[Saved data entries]

_____

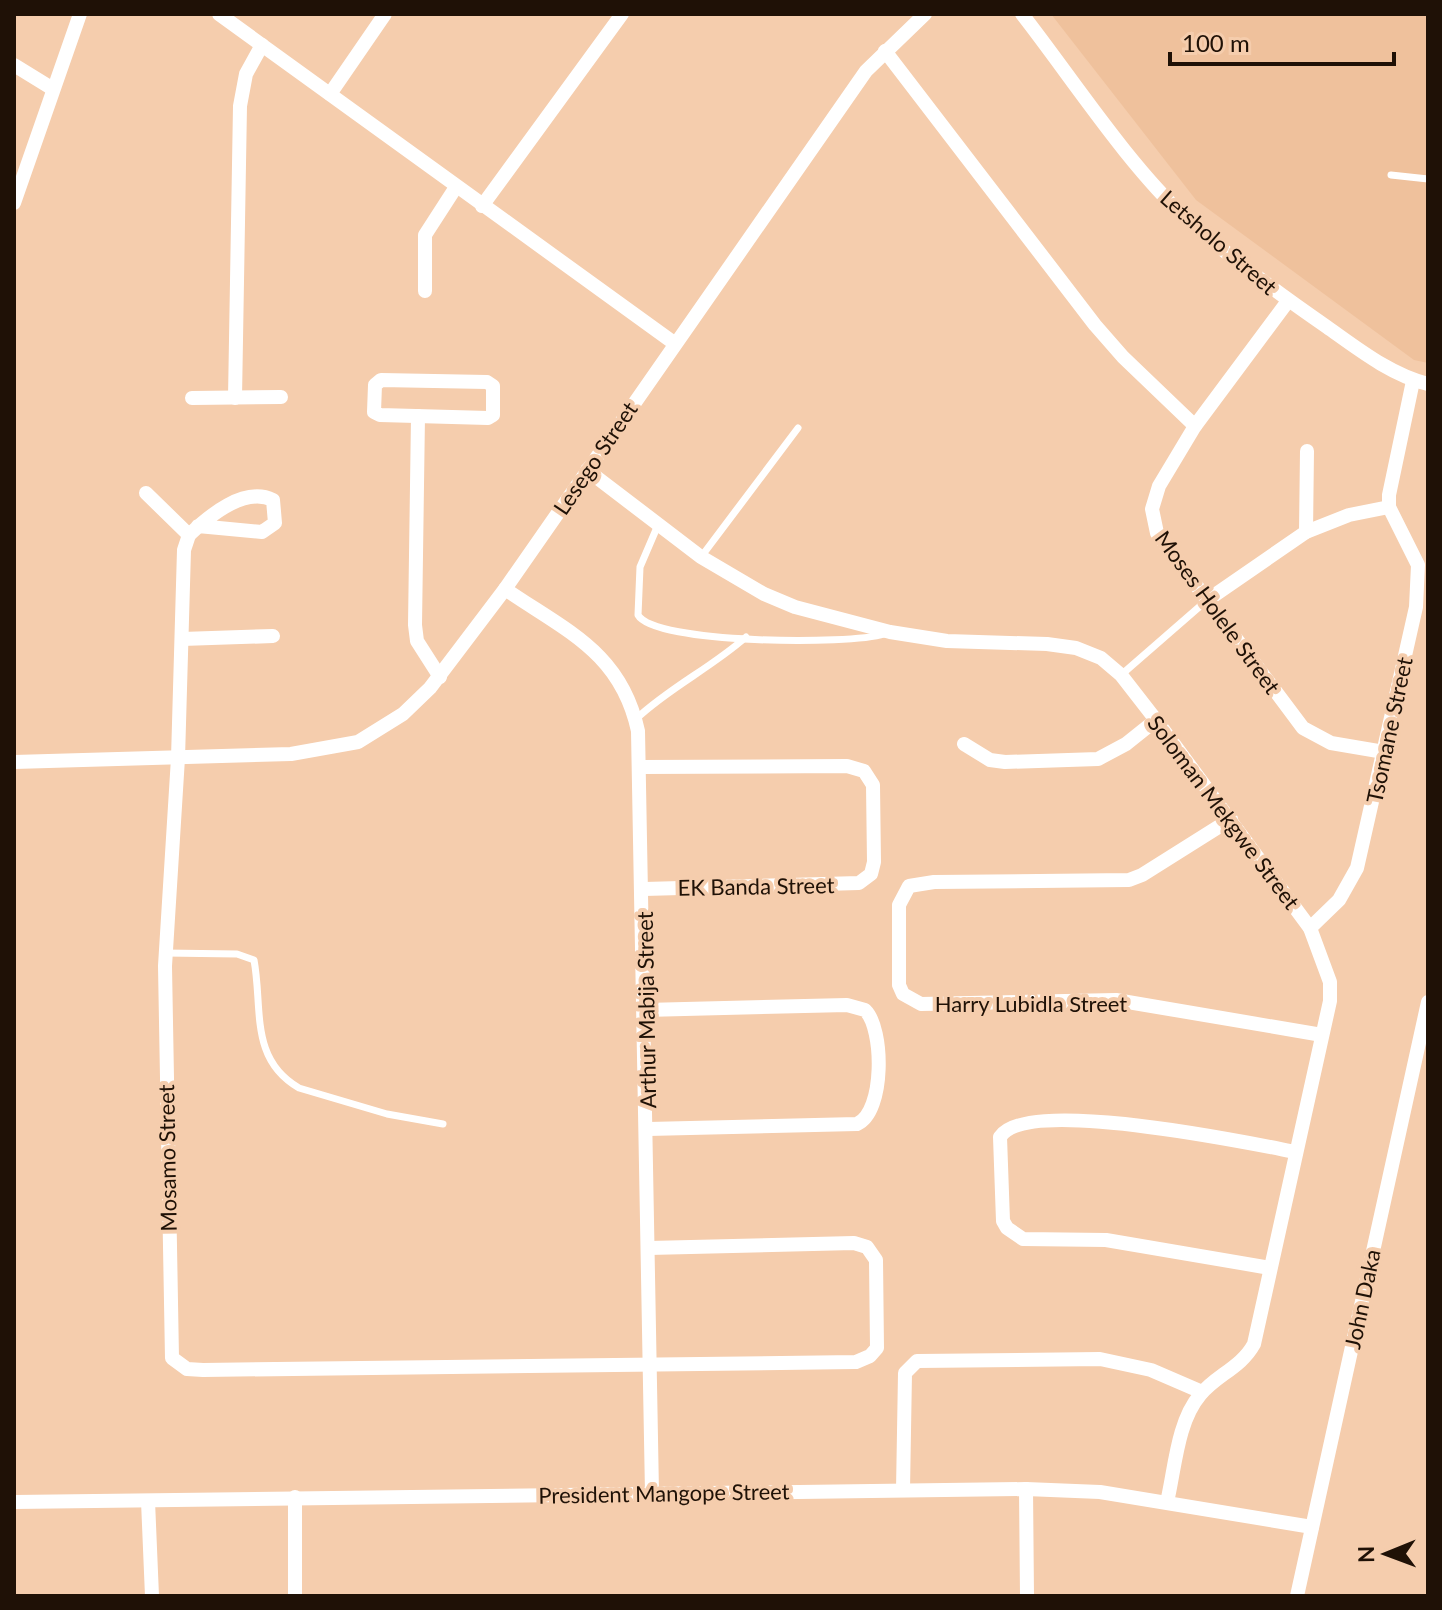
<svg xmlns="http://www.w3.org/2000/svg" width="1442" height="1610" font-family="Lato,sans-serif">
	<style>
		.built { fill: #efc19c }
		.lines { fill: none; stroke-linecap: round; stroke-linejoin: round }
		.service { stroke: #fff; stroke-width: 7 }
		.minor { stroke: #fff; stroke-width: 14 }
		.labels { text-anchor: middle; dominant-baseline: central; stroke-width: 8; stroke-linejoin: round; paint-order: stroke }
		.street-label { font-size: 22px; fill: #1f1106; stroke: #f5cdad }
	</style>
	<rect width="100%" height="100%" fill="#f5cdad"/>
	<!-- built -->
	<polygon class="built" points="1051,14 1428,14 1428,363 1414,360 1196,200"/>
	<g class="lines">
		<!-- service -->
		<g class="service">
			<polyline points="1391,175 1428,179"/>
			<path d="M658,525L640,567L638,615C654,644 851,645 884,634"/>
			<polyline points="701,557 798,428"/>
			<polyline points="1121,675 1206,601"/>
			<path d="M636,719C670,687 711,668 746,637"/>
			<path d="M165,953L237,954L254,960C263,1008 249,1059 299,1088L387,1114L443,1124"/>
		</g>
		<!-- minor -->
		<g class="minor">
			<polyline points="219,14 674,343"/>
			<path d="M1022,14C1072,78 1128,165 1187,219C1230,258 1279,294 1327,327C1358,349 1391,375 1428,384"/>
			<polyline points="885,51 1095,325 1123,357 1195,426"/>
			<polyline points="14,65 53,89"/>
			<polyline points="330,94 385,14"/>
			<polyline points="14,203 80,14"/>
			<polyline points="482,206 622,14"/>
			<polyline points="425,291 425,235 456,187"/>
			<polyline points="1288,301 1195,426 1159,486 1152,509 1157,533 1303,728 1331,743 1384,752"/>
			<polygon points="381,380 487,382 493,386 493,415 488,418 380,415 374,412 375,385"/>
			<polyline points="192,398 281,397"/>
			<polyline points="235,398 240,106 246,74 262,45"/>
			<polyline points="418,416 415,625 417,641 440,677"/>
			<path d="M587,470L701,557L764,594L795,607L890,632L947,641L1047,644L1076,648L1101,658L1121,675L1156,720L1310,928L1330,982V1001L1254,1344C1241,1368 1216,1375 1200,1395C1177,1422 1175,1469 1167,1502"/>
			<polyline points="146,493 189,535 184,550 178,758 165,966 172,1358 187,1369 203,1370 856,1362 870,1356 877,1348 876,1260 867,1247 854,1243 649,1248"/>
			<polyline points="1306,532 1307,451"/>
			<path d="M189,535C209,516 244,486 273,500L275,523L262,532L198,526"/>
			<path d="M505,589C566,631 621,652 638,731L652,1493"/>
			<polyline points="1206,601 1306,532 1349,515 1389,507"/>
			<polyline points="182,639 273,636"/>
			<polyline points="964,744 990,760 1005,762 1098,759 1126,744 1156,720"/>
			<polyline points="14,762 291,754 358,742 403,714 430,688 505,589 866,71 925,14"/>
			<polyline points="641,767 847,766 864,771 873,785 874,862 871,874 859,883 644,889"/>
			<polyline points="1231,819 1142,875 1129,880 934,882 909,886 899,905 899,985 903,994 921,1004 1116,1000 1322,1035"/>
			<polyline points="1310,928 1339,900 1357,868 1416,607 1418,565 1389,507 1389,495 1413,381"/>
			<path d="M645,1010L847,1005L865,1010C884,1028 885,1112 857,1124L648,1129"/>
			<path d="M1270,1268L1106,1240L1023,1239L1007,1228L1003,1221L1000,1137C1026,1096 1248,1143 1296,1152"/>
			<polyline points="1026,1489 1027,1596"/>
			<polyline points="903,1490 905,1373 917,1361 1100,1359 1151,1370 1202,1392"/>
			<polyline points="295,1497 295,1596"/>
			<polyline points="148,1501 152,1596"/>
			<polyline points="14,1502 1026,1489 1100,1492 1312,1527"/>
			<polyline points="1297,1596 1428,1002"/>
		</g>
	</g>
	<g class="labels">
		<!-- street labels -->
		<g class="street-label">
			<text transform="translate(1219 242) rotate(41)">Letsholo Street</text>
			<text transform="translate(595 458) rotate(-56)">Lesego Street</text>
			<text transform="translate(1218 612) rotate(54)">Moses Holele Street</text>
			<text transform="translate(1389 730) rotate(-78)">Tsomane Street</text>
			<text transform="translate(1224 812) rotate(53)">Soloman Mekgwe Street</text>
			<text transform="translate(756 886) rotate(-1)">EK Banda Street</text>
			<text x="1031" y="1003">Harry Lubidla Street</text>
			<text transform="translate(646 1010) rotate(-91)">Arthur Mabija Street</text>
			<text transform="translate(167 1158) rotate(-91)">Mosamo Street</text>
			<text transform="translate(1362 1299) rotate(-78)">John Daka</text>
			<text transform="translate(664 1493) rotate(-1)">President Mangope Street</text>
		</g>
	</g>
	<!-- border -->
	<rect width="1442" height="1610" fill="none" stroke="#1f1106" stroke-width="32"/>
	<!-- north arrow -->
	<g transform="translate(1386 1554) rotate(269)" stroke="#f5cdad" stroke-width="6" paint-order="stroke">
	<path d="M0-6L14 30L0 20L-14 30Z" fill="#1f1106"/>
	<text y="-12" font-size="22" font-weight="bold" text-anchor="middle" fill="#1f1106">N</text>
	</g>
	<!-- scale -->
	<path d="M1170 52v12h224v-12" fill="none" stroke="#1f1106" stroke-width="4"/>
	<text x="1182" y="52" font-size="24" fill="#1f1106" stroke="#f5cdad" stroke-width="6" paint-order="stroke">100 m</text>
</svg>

_____

About this task | Where a line in the records above contains the string "lines", copy that line.

Output for this task |
		.lines { fill: none; stroke-linecap: round; stroke-linejoin: round }
	<g class="lines">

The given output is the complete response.